The monastery ruins in Varanasi stood silent under the burning dusk. Cracks in the stone glowed faintly with the last light, but beneath that calm, Savita's trap was already waiting. Her agents had seeded the ground with hidden charges, vantage snipers, and cloaked watchers. This was no ordinary ambush—it was a cage designed to crush two factions she feared might one day unite.
From the shadows, Mukul crouched beside Aria and Anaya, studying the faint shimmer of concealed wires running between the stones. His eyes narrowed. "This isn't just surveillance," he whispered. "She wants blood. And not just ours. Someone else is being lured here."
Aria's breath caught. "Valen and Ryker."
Mukul nodded grimly. "Exactly." He pulled the comm-link from his belt, activating a private frequency Aditya had prepared. Master Kabir's calm voice answered almost instantly, with Aditya close beside him.
"You were right," Mukul said. "Savita isn't just chasing us—she's forcing a confrontation. Valen's group is walking into the same cage. If we fight separately, we're finished."
Anaya leaned closer, her eyes sharp with conviction. "Then we don't fight separately."
On the opposite side of the ruins, Valen scanned the horizon with that steady, unreadable calm, while Ryker's hand hovered near his blade. "Something's wrong," Ryker muttered. "Too quiet. Too perfect."
Before Valen could answer, the comm-link on his wrist crackled. An unfamiliar voice broke through—steady, commanding, undeniably bold.
"Mukul Sharma," he introduced himself without hesitation. "If you're hearing this, you've already felt the trap. Savita wants us dead—or worse, to kill each other. That won't happen. Not tonight."
Ryker stiffened, fury rising. "It's him. The shadow in the dark." His fingers tightened, but Valen raised a hand to silence him.
"Go on," Valen said, his voice carrying across the link.
Mukul continued, "We work together. You, me, everyone she fears. Aria, Anaya, my masters Aditya and Kabir, your Anika and Sasha—we strike as one. That's the only way out of this alive."
There was a long pause, the weight of distrust pressing through the silence. Then Anika's calm voice cut in on their end. "Valen. Ryker. He's right. You felt it too—that presence wasn't enemy. This isn't chance.

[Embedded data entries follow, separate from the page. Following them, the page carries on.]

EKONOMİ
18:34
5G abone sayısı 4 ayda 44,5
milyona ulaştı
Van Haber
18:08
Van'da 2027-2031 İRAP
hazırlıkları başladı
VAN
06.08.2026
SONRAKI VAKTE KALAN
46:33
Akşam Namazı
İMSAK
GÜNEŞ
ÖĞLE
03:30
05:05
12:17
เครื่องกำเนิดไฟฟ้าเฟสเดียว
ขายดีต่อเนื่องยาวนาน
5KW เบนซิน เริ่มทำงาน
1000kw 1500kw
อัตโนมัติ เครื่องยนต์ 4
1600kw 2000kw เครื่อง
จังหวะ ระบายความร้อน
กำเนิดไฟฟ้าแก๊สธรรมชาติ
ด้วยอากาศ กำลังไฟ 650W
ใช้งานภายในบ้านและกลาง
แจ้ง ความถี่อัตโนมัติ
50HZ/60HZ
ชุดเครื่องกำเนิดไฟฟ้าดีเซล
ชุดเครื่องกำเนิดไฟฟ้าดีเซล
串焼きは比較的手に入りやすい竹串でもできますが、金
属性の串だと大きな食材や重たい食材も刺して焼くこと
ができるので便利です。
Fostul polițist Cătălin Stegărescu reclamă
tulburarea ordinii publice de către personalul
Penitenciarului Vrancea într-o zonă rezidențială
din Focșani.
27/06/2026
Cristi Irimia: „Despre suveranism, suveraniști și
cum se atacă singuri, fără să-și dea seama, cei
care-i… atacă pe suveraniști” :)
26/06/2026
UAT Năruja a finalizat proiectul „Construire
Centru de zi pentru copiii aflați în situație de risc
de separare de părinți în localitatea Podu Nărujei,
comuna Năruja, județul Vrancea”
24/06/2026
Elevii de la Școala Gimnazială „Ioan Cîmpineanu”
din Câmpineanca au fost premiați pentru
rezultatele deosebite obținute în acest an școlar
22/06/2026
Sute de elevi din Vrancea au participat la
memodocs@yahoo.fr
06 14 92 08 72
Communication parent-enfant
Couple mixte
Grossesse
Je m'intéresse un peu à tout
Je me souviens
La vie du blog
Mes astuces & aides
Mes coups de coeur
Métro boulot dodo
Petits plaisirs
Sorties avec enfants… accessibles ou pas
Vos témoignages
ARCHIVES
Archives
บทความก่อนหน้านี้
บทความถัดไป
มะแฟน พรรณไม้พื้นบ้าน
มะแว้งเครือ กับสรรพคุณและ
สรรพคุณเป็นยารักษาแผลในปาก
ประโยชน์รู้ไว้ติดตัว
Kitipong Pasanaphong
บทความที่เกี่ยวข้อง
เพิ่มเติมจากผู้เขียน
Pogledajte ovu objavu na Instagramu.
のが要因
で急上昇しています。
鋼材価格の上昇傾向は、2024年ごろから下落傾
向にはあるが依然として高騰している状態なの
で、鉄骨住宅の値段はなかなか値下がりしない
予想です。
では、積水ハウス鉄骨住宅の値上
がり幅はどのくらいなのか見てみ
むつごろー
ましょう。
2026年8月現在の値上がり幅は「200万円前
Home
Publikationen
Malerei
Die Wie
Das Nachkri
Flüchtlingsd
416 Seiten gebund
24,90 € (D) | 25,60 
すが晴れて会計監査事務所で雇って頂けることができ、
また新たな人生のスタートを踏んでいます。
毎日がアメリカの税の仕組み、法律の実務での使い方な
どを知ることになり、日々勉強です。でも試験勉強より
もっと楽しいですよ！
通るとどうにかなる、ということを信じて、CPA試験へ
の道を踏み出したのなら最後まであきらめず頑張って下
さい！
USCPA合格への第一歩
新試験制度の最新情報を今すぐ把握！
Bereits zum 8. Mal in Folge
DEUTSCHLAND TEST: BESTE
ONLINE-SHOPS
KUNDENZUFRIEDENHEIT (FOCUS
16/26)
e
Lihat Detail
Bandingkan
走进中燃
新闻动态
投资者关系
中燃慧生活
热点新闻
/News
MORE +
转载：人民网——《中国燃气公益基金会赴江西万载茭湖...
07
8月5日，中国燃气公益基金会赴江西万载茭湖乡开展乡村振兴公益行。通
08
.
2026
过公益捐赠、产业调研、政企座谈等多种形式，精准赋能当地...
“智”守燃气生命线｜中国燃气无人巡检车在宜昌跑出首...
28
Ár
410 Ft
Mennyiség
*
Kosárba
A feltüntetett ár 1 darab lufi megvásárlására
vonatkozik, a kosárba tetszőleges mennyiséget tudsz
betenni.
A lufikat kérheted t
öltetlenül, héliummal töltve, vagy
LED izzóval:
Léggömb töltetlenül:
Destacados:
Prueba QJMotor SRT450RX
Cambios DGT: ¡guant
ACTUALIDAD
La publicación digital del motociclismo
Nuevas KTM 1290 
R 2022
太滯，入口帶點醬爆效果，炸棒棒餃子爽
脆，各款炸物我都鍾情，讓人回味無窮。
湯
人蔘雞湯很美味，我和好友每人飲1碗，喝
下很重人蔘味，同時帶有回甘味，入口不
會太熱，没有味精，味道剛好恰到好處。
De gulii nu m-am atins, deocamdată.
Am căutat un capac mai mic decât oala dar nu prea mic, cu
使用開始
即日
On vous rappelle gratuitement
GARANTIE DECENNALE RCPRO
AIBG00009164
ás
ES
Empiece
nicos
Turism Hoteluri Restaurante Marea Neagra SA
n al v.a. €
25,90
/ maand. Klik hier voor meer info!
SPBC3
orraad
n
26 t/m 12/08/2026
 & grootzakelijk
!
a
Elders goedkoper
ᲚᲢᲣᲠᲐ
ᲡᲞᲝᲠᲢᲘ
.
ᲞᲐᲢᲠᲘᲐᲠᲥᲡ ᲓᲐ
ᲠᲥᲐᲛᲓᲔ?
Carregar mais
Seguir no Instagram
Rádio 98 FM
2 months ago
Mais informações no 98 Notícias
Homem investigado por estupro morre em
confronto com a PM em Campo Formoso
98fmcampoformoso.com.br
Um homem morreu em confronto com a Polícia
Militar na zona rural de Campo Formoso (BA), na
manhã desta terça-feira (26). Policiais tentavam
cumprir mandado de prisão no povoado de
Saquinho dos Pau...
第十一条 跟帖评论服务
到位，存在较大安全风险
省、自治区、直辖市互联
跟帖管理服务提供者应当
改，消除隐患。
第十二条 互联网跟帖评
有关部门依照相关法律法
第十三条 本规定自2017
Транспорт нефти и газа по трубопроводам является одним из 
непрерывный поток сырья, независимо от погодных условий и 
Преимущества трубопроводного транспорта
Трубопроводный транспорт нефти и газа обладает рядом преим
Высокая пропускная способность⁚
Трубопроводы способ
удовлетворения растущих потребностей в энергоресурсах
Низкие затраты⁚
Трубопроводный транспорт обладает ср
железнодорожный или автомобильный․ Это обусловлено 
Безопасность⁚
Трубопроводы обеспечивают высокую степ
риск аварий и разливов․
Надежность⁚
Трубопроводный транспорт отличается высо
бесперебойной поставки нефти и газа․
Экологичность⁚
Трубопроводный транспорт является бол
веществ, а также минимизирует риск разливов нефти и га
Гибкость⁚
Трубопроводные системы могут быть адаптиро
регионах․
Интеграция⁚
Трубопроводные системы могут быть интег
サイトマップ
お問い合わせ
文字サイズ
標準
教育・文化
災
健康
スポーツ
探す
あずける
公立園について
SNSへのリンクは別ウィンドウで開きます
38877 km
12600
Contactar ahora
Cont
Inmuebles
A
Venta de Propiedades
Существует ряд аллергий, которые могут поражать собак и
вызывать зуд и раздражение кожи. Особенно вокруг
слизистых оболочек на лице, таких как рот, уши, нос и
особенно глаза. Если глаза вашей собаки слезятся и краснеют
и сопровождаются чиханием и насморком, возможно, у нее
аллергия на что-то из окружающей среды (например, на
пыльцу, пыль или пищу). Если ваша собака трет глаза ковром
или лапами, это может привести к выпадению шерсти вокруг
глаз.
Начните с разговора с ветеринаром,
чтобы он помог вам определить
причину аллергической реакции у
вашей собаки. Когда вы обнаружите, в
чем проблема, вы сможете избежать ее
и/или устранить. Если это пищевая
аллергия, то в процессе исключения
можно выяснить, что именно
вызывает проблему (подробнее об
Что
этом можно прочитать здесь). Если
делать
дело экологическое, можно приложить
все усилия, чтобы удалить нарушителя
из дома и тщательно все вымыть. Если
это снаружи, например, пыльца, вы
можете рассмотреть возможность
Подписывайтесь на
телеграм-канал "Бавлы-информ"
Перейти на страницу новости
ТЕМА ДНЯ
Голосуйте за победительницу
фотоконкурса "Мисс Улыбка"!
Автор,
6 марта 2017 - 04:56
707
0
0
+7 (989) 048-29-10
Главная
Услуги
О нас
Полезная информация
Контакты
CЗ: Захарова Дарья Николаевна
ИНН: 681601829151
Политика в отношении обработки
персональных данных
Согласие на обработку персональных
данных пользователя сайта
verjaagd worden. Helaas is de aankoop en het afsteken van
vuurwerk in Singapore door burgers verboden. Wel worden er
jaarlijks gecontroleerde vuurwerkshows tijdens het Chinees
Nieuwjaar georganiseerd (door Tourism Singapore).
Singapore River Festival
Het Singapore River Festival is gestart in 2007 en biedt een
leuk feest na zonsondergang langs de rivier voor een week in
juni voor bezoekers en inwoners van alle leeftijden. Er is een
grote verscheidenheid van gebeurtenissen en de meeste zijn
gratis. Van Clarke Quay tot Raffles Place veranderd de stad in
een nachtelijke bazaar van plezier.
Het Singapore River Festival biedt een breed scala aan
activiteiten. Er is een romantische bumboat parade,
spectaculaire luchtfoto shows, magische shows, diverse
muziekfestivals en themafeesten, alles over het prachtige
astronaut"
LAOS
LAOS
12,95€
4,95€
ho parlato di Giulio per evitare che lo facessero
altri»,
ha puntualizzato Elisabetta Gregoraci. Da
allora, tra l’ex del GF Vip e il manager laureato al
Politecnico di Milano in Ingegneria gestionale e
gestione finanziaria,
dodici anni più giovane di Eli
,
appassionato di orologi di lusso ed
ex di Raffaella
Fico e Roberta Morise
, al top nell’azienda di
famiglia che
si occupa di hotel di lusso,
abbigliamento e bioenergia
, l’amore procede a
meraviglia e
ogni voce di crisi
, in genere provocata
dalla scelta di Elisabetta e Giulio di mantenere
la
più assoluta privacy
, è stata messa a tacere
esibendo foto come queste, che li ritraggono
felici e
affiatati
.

It's design."
Sasha's softer but firm tone followed. "We've always said Savita thrives on division. If we refuse to unite now, we hand her victory."
Ryker's jaw tightened. "And if this is his trick?"
But Valen's gaze lingered on the ruins, on the faint glint of wires he now noticed, just as Mukul had. His voice was steady. "It's no trick. It's survival. And something tells me this was always meant to happen."
High above, hidden in her vantage, Savita's eyes gleamed as she watched both groups converge toward the heart of her trap. Her lips curled in satisfaction. "Yes… fight. Tear each other apart, and I'll pick the bones clean."
But the ground shifted beneath her design. Instead of clashing, the two forces moved with cautious precision, weaving together like streams into a single current.
Mukul led from one side, Aria and Anaya flanking him, the teachings of Aditya and Kabir guiding their steps. From the other, Valen and Ryker pressed forward with Anika and Sasha at their sides, their rhythm strangely synchronizing with Mukul's team.
Two factions—once shadows to each other—now moved as one.
For the first time, Savita's smile faltered.
In the heart of the ruins, the trap was sprung. Explosives ignited, snipers revealed their scopes, and waves of armed mercenaries surged forward. But instead of confusion, there was harmony. Mukul's command blended with Valen's. Aria's cover fire synced with Sasha's precision. Anaya's rapid tactical updates overlapped seamlessly with Anika's foresight.
And behind them, Kabir and Aditya's steady voices cut through the chaos, their mastery shaping the battlefield like conductors guiding an orchestra.
What Savita had designed as a bloodbath had become something far more dangerous to her—an alliance.
And alliances, once forged in fire, could not be broken easily.